# Gun Control



## Jade Tigress (Jan 26, 2008)

*Got this in an email and thought I'd share.*


NOW THIS IS A STORY WORTH TELLING.
> 
>       THIS STORY EXEMPLIFIES GUN CONTROL AS IT SHOULD BE. 
> 
>       Shooting in Butte, Montana
> 
>       Shotgun preteen vs. illegal alien Home Invaders Butte, Montana November 5, 2006
> 
>       Two illegal aliens, Ralphel Resindez, 23, and Enrico Garza, 26, probably believed they would easily overpower home-alone 11 year old Patricia Harrington after her father had left their two-story home. 
> 
>       It seems the two crooks never learned two things: they were in Montana and Patricia had been a clay shooting champion since she was nine.
> 
>       Patricia was in her upstairs room when the two men broke through the front door of the house. She quickly ran to her father's room and grabbed his 12 gauge Mossberg 500 shotgun. 
> 
>       Resindez was the first to get up to the second floor only to be the first to catch a near point blank blast of buckshot from the 11-year-old's knee crouch aim. He suffered fatal wounds to his abdomen and genitals.
> 
>       When Garza ran to the foot of the stairs, he took a blast to the left shoulder and staggered out into the street where he bled to death before medical help could arrive. 
> 
>       It was found out later that Resindez was armed with a stolen 45 caliber handgun he took from another home invasion robbery. That victim, 50-year-old David Burien, was not so lucky. He died from stab wounds to the chest.
> 
>       Ever wonder why good stuff never makes NBC, CBS, PBS, MSNBC, CNN, or ABC news....
> 
>       Now that is Gun Control
> 
>         Thought for the day
> 
>         Calling an illegal alien an 'undocumented immigrant' is like calling a drug dealer an 'unlicensed pharmacist'


----------



## grydth (Jan 26, 2008)

Now imagine what this young girl's fate would have been but for the 2d Amendment and her parents' seeing that she had the skill and determination to fight back.


----------



## Doc_Jude (Jan 26, 2008)

Gun Control: Both hands & a Tight Group.


----------



## KenpoTex (Jan 26, 2008)

people like Hillary Clinton, Barak Obama, Dianne Feinstein, Chuck Schumer, and Sarah Brady would prefer that she had been raped and/or murdered.


----------



## theletch1 (Jan 26, 2008)

.  For me that smiley right there says it all about that story.


----------



## wade (Jan 26, 2008)

Lordy but I do love a happy ending. :highfive:


----------



## Doc_Jude (Jan 26, 2008)

kenpotex said:


> people like Hillary Clinton, Barak Obama, Dianne Feinstein, Chuck Schumer, and Sarah Brady would prefer that she had been raped and/or murdered.
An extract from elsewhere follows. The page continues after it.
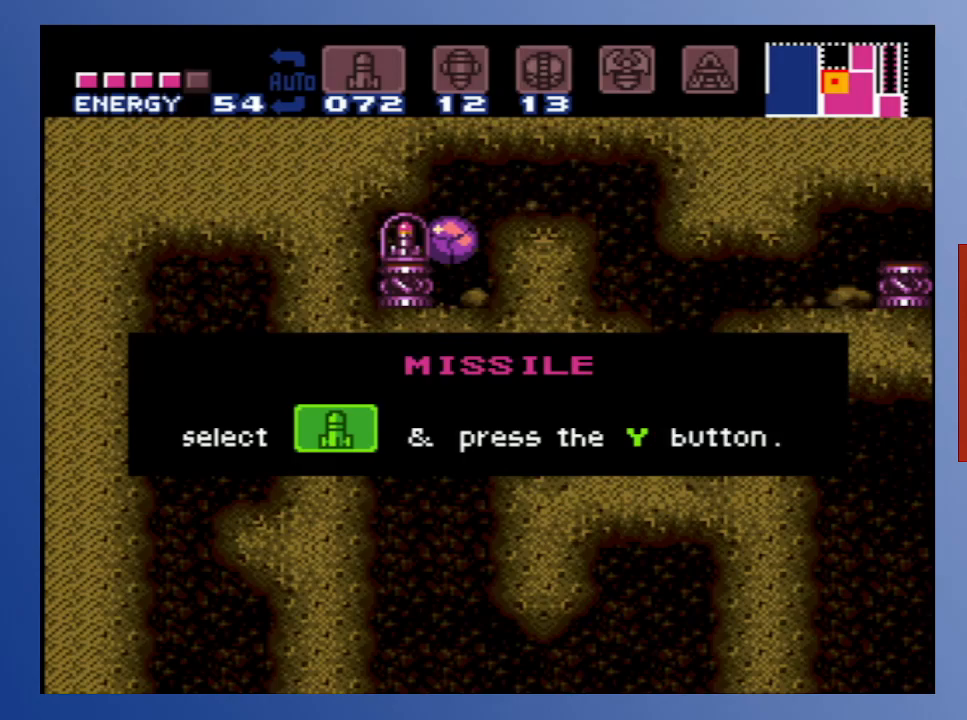
{"buttons": [], "left_stick": "center", "right_stick": "center", "events": []}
Unfortunately, they do. I hate that. I don't hate much, but I hate gun control.


----------



## Doc_Jude (Jan 26, 2008)

Oh, wait. I've read this before... it's BS.
http://www.snopes.com/politics/crime/homeinvasion.asp


----------



## Andrew Green (Jan 27, 2008)

I think the general rule of thumb applies, if a incredible story was forwarded by e-mail and doesn't have  alink to a reputable news source, it's BS.

If I had to guess I'd say that many of the facts got added as the story evolved.

Illegal aliens with a stolen gun, previously killed another person, lawful gun owner defending home, owner is small and weak, without the gun there would have been no chance.

When a story fits an agenda perfectly, chances are it's been doctored, and really hurts the cause more then helps.  Leads to the belief that since no good supporting stories can be produced, they need to be fabricated.


----------



## KenpoTex (Jan 27, 2008)

now that I've read the Snopes link, I remember seeing a variation of this story a couple of years ago...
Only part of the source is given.